● **What is needed**:
Leaving out any pictures, print the entries that follow exactly as they stand.

----- Dataset -----

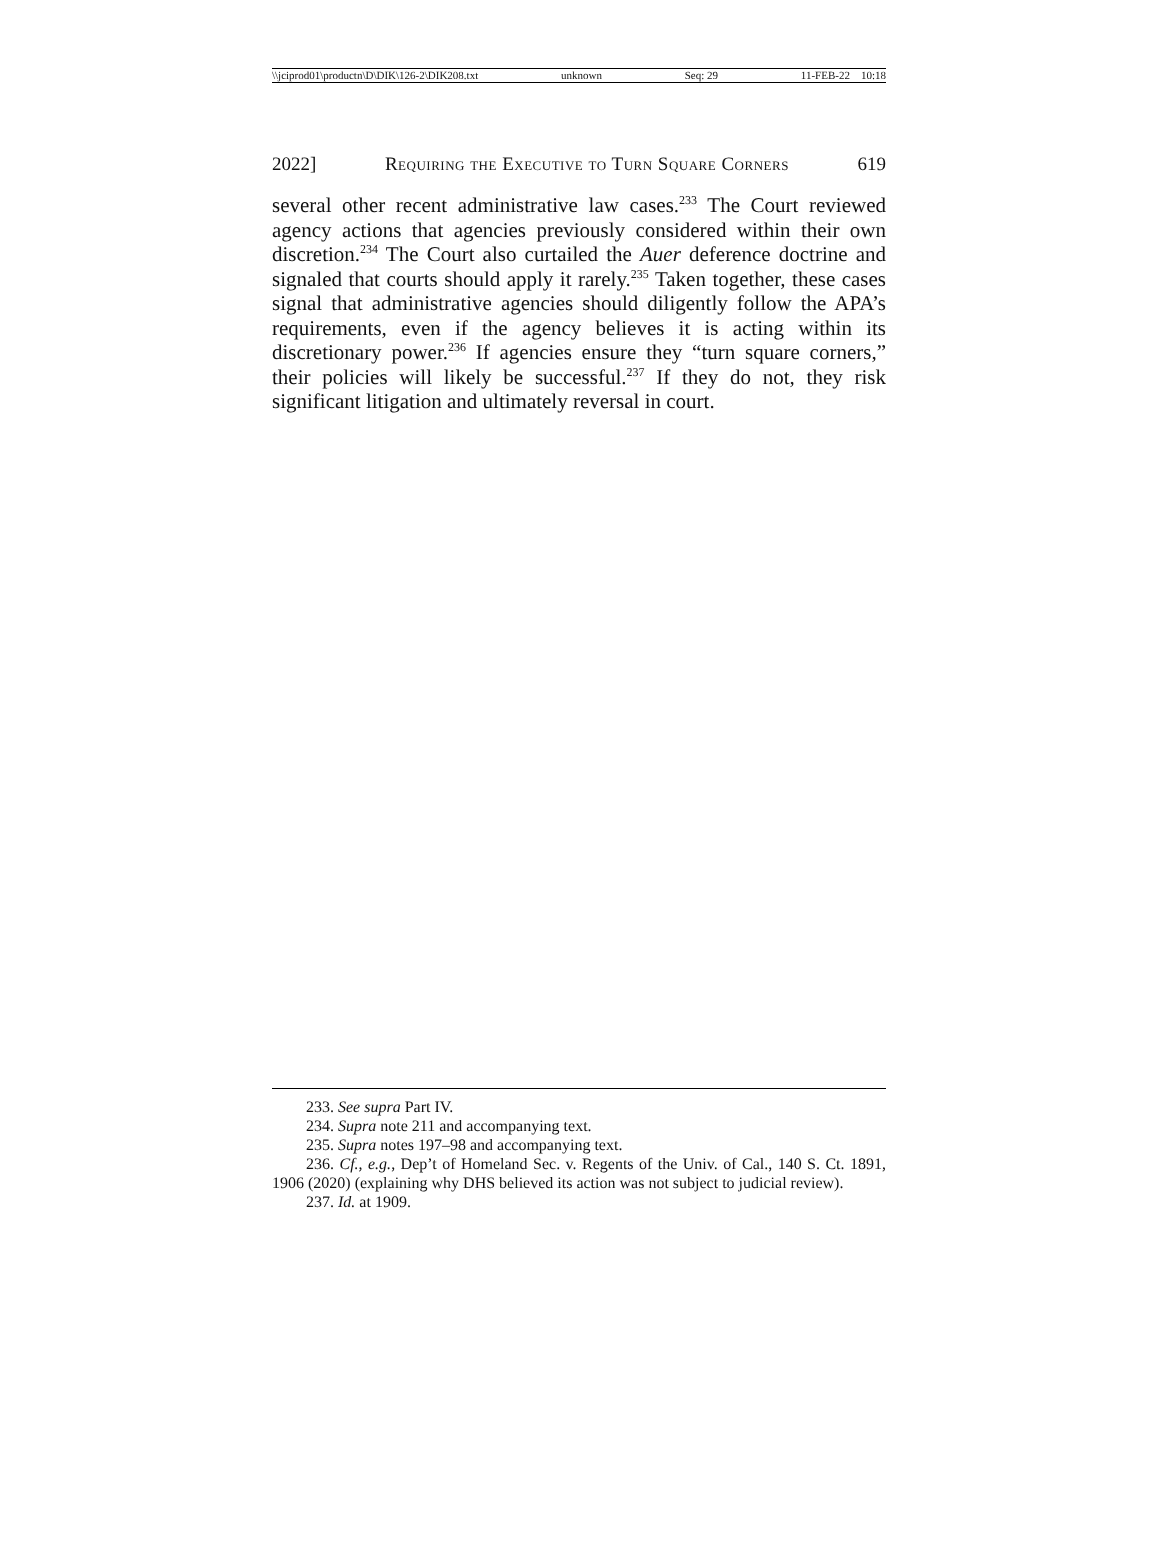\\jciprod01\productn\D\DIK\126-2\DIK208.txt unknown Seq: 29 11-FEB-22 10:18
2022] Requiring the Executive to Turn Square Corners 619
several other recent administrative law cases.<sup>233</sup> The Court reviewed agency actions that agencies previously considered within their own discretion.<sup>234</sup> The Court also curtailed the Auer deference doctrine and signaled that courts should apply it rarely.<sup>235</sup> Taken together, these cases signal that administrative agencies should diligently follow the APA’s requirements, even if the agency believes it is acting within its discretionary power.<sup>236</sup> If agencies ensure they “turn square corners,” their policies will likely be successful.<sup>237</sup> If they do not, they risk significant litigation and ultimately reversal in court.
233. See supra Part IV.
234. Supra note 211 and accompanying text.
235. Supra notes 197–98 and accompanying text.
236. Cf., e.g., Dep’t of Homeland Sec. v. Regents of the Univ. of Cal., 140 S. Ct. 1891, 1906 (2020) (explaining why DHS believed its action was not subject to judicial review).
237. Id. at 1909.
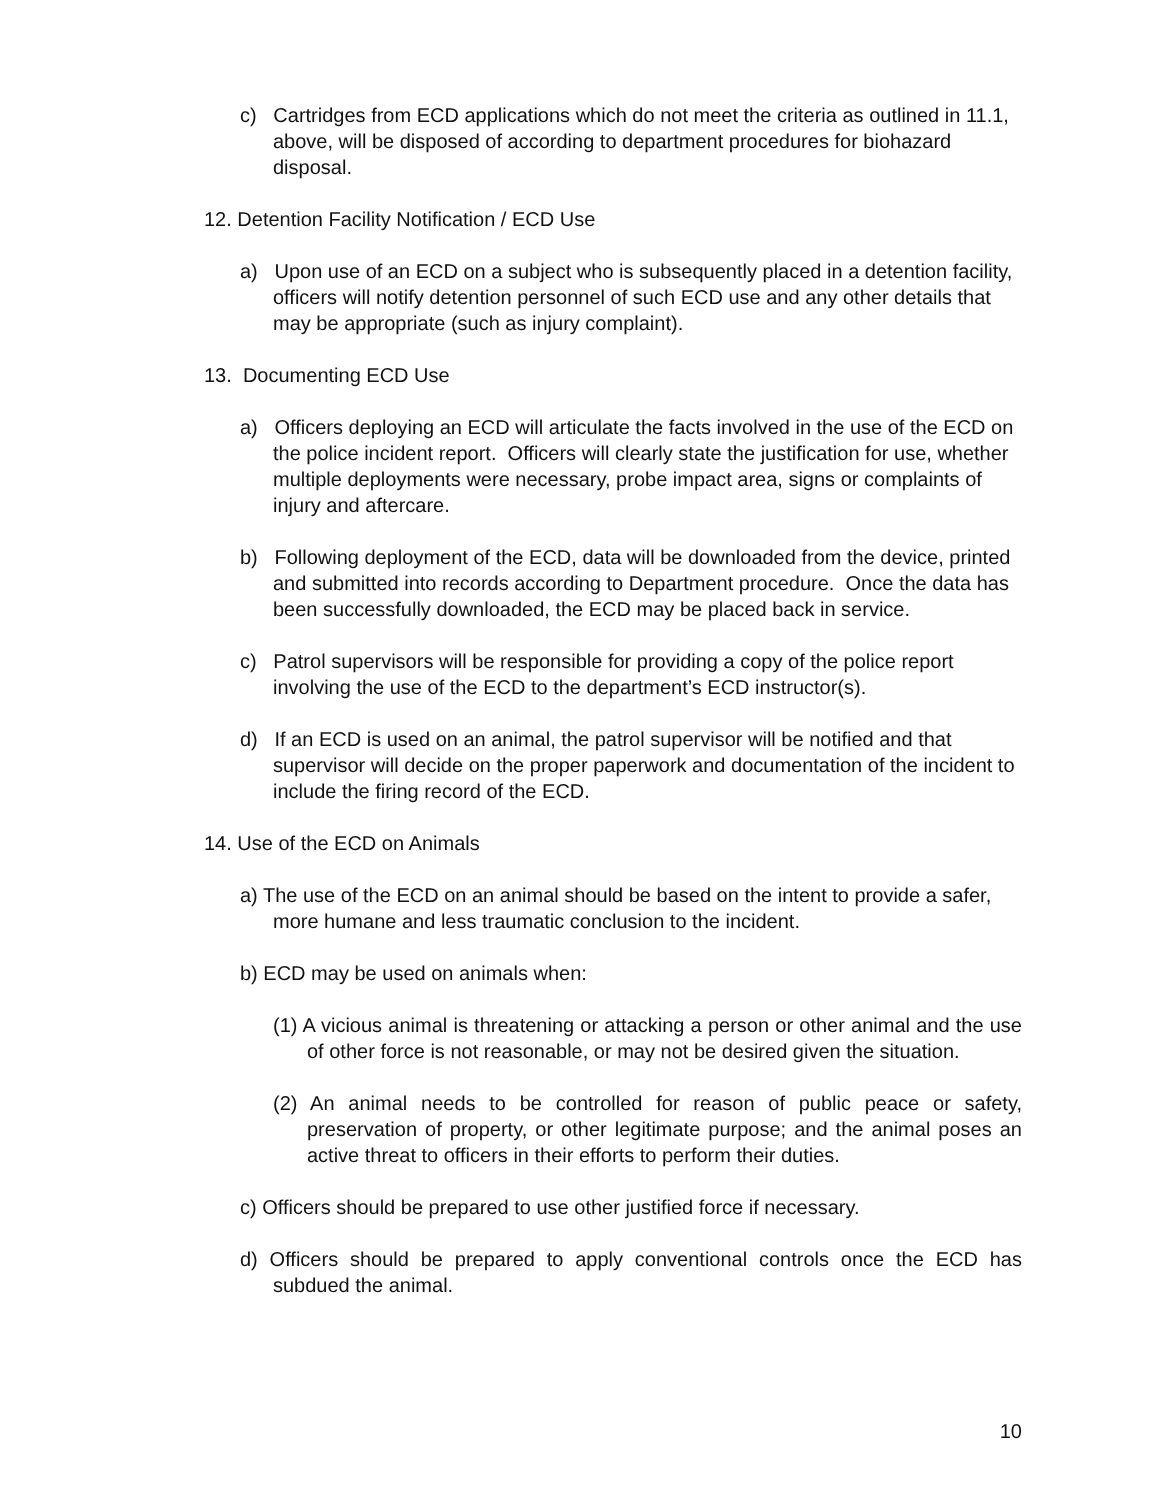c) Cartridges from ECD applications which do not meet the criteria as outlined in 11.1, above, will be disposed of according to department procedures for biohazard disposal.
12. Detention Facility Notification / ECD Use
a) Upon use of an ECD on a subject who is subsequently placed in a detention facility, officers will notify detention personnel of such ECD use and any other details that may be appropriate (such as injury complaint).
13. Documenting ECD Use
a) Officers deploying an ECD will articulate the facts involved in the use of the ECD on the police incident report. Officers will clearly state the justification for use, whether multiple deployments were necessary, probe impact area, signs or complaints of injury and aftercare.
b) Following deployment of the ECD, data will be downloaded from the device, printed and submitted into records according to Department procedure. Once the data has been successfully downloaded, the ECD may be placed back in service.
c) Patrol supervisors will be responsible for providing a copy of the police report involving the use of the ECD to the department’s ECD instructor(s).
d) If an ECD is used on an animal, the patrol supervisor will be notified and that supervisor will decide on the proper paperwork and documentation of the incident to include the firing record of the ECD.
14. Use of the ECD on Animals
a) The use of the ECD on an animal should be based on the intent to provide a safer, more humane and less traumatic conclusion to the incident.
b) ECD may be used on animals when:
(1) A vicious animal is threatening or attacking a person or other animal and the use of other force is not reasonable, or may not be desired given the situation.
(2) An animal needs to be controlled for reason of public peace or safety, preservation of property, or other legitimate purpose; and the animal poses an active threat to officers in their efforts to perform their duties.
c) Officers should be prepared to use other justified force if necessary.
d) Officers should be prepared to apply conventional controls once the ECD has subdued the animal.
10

-----

● **Written answer**:
\\jciprod01\productn\D\DIK\126-2\DIK208.txt unknown Seq: 29 11-FEB-22 10:18
2022] Requiring the Executive to Turn Square Corners 619
several other recent administrative law cases.<sup>233</sup> The Court reviewed agency actions that agencies previously considered within their own discretion.<sup>234</sup> The Court also curtailed the Auer deference doctrine and signaled that courts should apply it rarely.<sup>235</sup> Taken together, these cases signal that administrative agencies should diligently follow the APA’s requirements, even if the agency believes it is acting within its discretionary power.<sup>236</sup> If agencies ensure they “turn square corners,” their policies will likely be successful.<sup>237</sup> If they do not, they risk significant litigation and ultimately reversal in court.
233. See supra Part IV.
234. Supra note 211 and accompanying text.
235. Supra notes 197–98 and accompanying text.
236. Cf., e.g., Dep’t of Homeland Sec. v. Regents of the Univ. of Cal., 140 S. Ct. 1891, 1906 (2020) (explaining why DHS believed its action was not subject to judicial review).
237. Id. at 1909.
c) Cartridges from ECD applications which do not meet the criteria as outlined in 11.1, above, will be disposed of according to department procedures for biohazard disposal.
12. Detention Facility Notification / ECD Use
a) Upon use of an ECD on a subject who is subsequently placed in a detention facility, officers will notify detention personnel of such ECD use and any other details that may be appropriate (such as injury complaint).
13. Documenting ECD Use
a) Officers deploying an ECD will articulate the facts involved in the use of the ECD on the police incident report. Officers will clearly state the justification for use, whether multiple deployments were necessary, probe impact area, signs or complaints of injury and aftercare.
b) Following deployment of the ECD, data will be downloaded from the device, printed and submitted into records according to Department procedure. Once the data has been successfully downloaded, the ECD may be placed back in service.
c) Patrol supervisors will be responsible for providing a copy of the police report involving the use of the ECD to the department’s ECD instructor(s).
d) If an ECD is used on an animal, the patrol supervisor will be notified and that supervisor will decide on the proper paperwork and documentation of the incident to include the firing record of the ECD.
14. Use of the ECD on Animals
a) The use of the ECD on an animal should be based on the intent to provide a safer, more humane and less traumatic conclusion to the incident.
b) ECD may be used on animals when:
(1) A vicious animal is threatening or attacking a person or other animal and the use of other force is not reasonable, or may not be desired given the situation.
(2) An animal needs to be controlled for reason of public peace or safety, preservation of property, or other legitimate purpose; and the animal poses an active threat to officers in their efforts to perform their duties.
c) Officers should be prepared to use other justified force if necessary.
d) Officers should be prepared to apply conventional controls once the ECD has subdued the animal.
10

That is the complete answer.